Building a Common Food and Nutrition Policy: asking the new structures question

Terry Marsden revisits the opinion paper he wrote earlier this month on a common food policy and reflects on the ‘new structures question’. If you would like to comment on this please join us in our discussion on #commonfoodpolicy on Twitter or Facebook.

Since my first intervention calling for a radical reorganisation of the CAP, both in terms of individual responses and further reading, I am increasingly struck by the significant weight of evidence calling for more policy integration around food. This includes various EU Foresight reports. In debating these proposed changes and policy needs it is perhaps important not to rush into concerns about changes in actual policy instruments and structures, but first to more fundamentally consider and debate some of the principles which lie behind a ‘new deal for food’ in Europe. One key area is to re-position rural development concerns right at the heart of the debate. Talking to colleagues this week at the ‘kick off’ meeting of the new EU ITN Network (SUSPLACE) in Wageningen, and visiting a multi-functional ‘care farm’ in the process, made me reflect upon the renewed need to establish and embody a firm EU policy regime around multifunctional rural development, very much along the lines of the ‘new rural paradigm’ thinking coming out of the OECD, and various academic writings over the past decade[1].

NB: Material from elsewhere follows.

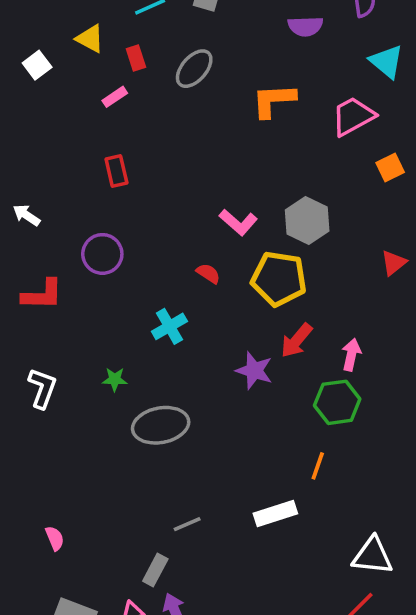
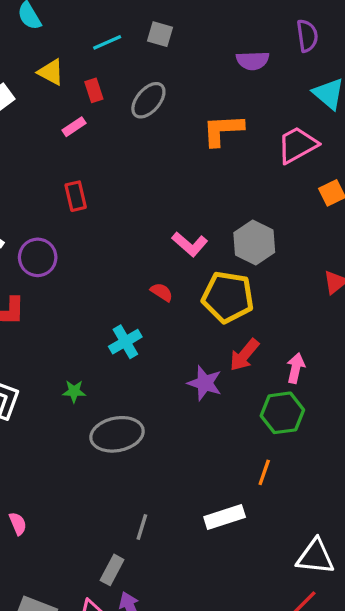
purple circle: (102, 254) -> (38, 257), moved
gray line: (187, 524) -> (142, 527), turned -50
pink semicircle: (55, 538) -> (18, 524), moved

TransmangoThis is now becoming all the more critical to progress as  the slow and fragmented development of the post-carbon ‘bio-economy’ takes hold, whereby more of our energy, food and well being needs will need to come from rural land and its biosphere.[2]  Rurality becomes critical to sustaining the post-carbon transition. We cannot allow this opportunity to re-valorise rural-based assets to be overtaken by the ‘business as usual’ cost –price  squeeze and ‘treadmill’ which currently so afflicts small rural- based enterprises. We thus need to develop a new food policy which stimulates  far more place-based multifunctionality and contributes to a more sustainable and distributed ecological economy in rural regions.

“Rural enterprise development needs to be placed at the heart of a Common Food Policy, whereby a diversified tapestry of land-based businesses are nurtured in ways which deliver multiple benefits for the urban and rural populations.”

This means celebrating and augmenting rural diversity rather than concentration and intensification. This also means rejecting bio-economic framings of ‘sustainable intensification’ as an oxymoron. Rural enterprise development needs to be placed at the heart of a Common Food Policy, whereby a diversified tapestry of land-based businesses are nurtured in ways which deliver multiple benefits for the urban and rural populations. In this sense, and whilst we should clearly pay far more attention to sustainable food consumption needs, we must not lose sight of the equal need to foster  new distributed systems of production which increasingly detach themselves from  the industrialised treadmill of agricultural intensification. A Common Food Policy would therefore not be ‘anti- productivist’ or indeed ‘anti-farmer’.  Rather it would need to stimulate a new structural adjustment in food production systems equivalent in significance to the post-war Manscholt plan. Or perhaps the writing s of Wendell Berry are a more fitting analogy.

Now, though, it would have a vision for a more diverse and denser mosaic of rural businesses, embedded into their local and regional ecologies. I strongly believe this would gain the political support of the farmer, rural and urban populations. If we keep losing farm businesses and related rural infrastructures at their current rate in many parts of Europe we will be denying  the opportunity and means to make this new paradigmatic transformation.

We thus need to raise as one key guiding principle in this debate the new and urgent  ‘structures’ and ‘infrastructures’ question in rural development.

Join the debate: 

Prof. Terry MarsdenProf. Terry Marsden
He is a TRANSMANGO researcher and holds the established chair of Environmental Policy and Planning in the School of Planning and Geography at Cardiff University. He is Director of the Sustainable Places Research Institute at Cardiff. He is also Dean of the University Graduate College.
Email: MarsdenTK@Cardiff.ac.uk

[1] See for instance :  Horlings, I and Marsden T.K (2014) Exploring  the new rural paradigm in Europe: eco-economic strategies as a counterforce to the global competitiveness agenda. European Urban and Regional Studies, 21, 1 4-20.

[2] See Marsden, T.K and Farioli, F (2015) Natural Powers: from the bio-economy to the eco-economy in sustainable place-making. Sustainability Science, Jan 2015.